Ainda engatinhando, mas com uma ideia que começa a ganhar espaço, a LookforMe ajuda pessoas com deficiência visual a ouvirem o que está escrito no quadro-negro de uma sala de aula ou em uma apresentação virtual exibida numa videoconferência, em tempo real. E o conteúdo pode ser armazenado pelo usuário. O aplicativo nasceu da parceria do analista de sistemas Amaury Dudcoschi Junior com Rui Kelson Fonseca, engenheiro de sistemas numa fintech, uma start-up financeira, que dedica meio período ao projeto. Kelson tem deficiência visual, e a irmã de Dudcoschi, paralisia cerebral. O trabalho voluntário do analista no Instituto dos Cegos do Paraná uniu os dois.
— O programa permite que o aluno participe plenamente da aula, não fique à margem —afirma Dudcoschi.
Eles estavam prontos para testar o software em sala de aula, em um contrato feito com a Prefeitura de Curitiba, quando a pandemia interrompeu tudo. Resolveram adaptar o software para o home office, ajudando trabalhadores com deficiência visual a acompanharem as reuniões virtuais.
— Há dois meses, o programa Microsoft para Start-Ups nos escolheu para receber apoio de US$ 120 mil em serviços de armazenamento, inteligência artificial, recursos tecnológicos e suporte de especialistas —diz Dudcoschi.
FUNDOS DE R$ 800 MILHÕES
Com o potencial e benefícios para a sociedade desses negócios, o BNDES anunciou que vai selecionar fundos de investimentos em participações para levantar R$ 800 milhões para apoiar o crescimento de empresas com esse perfil. E dobrou o número de participantes da segunda edição do programa de aceleração BNDES Garagem. Serão escolhidas 135 start-ups de impacto social e ambiental. Na edição de 2019, foram 75.
— Desde que tenham o que chamamos de mínimo produto viável, podem se inscrever — explica Bruno Laskowsky, diretor de Participações, Mercado de Capitais eCrédito Indireto do BNDES.
Uma das apoiadas pelo BNDES e que está prestes a receber investimento é a umgrauemeio, que desenvolveu um detector de incêndios florestais e assinou o primeiro contrato em 2017. Segundo Rogério Cavalcante, presidente e fundador da empresa, o detector capaz de captar a fumaça nos primeiros minutos do incêndio começou a ser usado pela International Paper, multinacional de celulose.
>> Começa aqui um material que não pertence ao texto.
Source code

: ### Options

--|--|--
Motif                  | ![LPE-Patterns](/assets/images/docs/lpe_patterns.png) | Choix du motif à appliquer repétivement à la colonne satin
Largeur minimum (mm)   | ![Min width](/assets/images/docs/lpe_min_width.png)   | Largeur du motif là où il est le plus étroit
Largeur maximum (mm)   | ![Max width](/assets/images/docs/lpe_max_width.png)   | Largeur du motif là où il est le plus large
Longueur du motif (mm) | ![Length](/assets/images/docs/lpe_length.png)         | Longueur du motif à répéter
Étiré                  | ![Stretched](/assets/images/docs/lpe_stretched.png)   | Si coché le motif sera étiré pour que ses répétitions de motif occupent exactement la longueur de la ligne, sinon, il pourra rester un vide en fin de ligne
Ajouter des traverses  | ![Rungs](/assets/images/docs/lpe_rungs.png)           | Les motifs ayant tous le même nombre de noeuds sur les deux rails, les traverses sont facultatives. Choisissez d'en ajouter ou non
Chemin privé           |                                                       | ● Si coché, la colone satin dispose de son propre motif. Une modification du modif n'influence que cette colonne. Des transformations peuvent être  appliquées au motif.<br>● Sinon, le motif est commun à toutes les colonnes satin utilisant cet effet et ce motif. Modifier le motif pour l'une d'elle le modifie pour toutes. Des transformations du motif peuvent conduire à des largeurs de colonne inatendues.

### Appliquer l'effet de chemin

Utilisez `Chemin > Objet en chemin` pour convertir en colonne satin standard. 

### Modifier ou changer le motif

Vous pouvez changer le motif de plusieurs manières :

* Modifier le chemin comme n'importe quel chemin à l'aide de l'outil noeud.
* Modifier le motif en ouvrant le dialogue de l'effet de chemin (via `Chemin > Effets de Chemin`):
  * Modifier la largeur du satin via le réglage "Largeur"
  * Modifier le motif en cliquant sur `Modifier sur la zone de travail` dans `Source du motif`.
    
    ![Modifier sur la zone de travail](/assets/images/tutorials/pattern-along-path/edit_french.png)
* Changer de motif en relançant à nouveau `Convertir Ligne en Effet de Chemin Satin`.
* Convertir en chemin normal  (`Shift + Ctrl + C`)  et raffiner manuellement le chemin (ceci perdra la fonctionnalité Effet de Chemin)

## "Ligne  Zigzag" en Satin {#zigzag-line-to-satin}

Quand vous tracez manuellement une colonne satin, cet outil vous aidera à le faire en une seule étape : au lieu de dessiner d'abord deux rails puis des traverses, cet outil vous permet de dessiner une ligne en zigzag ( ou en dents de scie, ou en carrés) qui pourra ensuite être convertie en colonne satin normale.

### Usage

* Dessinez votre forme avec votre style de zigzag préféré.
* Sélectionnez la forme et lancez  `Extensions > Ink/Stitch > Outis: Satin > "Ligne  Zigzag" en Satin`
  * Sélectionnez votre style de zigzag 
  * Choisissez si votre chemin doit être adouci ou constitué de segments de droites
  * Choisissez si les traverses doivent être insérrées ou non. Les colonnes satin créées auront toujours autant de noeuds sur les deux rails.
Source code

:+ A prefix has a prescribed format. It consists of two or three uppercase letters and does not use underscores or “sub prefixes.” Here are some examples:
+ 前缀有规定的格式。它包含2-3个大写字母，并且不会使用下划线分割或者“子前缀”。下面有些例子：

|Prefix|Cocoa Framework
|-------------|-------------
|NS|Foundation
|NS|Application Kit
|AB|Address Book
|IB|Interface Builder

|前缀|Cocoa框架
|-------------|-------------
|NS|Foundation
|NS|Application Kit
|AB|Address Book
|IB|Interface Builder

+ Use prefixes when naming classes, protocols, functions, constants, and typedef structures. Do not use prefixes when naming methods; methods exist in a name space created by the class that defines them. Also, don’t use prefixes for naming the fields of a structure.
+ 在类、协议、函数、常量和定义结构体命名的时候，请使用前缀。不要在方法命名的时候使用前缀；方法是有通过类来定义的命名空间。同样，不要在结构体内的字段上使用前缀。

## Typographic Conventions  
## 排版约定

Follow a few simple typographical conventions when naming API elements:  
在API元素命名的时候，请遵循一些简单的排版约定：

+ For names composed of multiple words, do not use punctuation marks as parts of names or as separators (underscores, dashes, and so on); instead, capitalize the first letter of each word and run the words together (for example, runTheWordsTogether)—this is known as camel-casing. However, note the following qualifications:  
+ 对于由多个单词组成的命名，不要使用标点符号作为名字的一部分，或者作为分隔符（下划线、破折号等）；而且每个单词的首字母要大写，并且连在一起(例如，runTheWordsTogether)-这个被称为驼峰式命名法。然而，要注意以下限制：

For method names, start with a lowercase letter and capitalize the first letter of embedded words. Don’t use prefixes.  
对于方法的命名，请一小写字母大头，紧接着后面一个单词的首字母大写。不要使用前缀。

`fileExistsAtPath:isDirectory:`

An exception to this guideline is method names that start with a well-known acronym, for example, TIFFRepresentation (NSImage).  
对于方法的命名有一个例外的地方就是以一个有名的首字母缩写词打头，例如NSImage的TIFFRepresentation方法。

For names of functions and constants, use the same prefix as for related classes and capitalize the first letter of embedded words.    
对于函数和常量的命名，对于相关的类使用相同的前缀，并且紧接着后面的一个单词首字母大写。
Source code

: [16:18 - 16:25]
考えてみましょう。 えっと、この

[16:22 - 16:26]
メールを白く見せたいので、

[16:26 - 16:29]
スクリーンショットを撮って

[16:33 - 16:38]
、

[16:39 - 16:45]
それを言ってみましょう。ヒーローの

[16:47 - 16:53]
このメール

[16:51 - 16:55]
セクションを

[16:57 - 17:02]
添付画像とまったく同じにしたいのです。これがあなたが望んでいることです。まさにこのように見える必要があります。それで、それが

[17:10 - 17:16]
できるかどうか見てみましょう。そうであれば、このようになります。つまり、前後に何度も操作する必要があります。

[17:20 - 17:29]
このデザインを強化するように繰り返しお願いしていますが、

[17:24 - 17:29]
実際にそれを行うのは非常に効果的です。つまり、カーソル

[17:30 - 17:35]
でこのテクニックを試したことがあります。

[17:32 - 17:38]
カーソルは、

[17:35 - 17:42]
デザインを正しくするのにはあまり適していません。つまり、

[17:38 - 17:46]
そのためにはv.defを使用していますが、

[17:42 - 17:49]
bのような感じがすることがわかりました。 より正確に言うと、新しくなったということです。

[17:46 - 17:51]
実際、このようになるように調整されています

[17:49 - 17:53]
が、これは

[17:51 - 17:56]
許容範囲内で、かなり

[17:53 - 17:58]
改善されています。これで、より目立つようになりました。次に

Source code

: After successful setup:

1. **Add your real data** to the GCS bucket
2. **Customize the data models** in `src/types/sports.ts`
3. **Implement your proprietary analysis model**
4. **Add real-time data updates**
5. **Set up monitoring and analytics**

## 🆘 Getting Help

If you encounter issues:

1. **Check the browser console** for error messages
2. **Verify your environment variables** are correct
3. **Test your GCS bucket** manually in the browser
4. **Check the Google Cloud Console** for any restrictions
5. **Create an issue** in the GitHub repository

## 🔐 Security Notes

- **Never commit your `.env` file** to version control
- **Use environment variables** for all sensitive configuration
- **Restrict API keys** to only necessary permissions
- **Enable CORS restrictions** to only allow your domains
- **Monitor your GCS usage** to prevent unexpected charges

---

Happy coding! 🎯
Também atende à Suzano, gigante brasileira do ramo. A start-up já monitora 4 milhões de hectares, sendo 1,3 milhão de floresta nativa. Câmeras alimentadas por energia solar, conectadas à internet e instaladas em torres formam o sistema.
— Houve queda de 90% de área queimada onde instalamos torres — diz Cavalcante, contando que a empresa está em processo para receber um investimento de R$ 9 milhões.
A Magnamed está no mercado há mais tempo, desde 2005. Fabricante de ventiladores pulmonares usados em transporte e resgate que foram vitais no atendimento aos pacientes de Covid-19, a empresa conseguiu rapidamente triplicar a produção mensal, de 200 em 2019 para 600 em 2020. No auge da pandemia, fabricou 2.040 só em julho. O faturamento saltou de R$ 50 milhões para R$ 343 milhões em um ano. “Para os investidores, sem dúvida a Magnamed se mostrou um investimento de impacto que rapidamente mostrou seu potencial de retorno, seja para a sociedade ou como retorno financeiro”, disse, em nota, Wataru Ueda, presidente e um dos fundadores.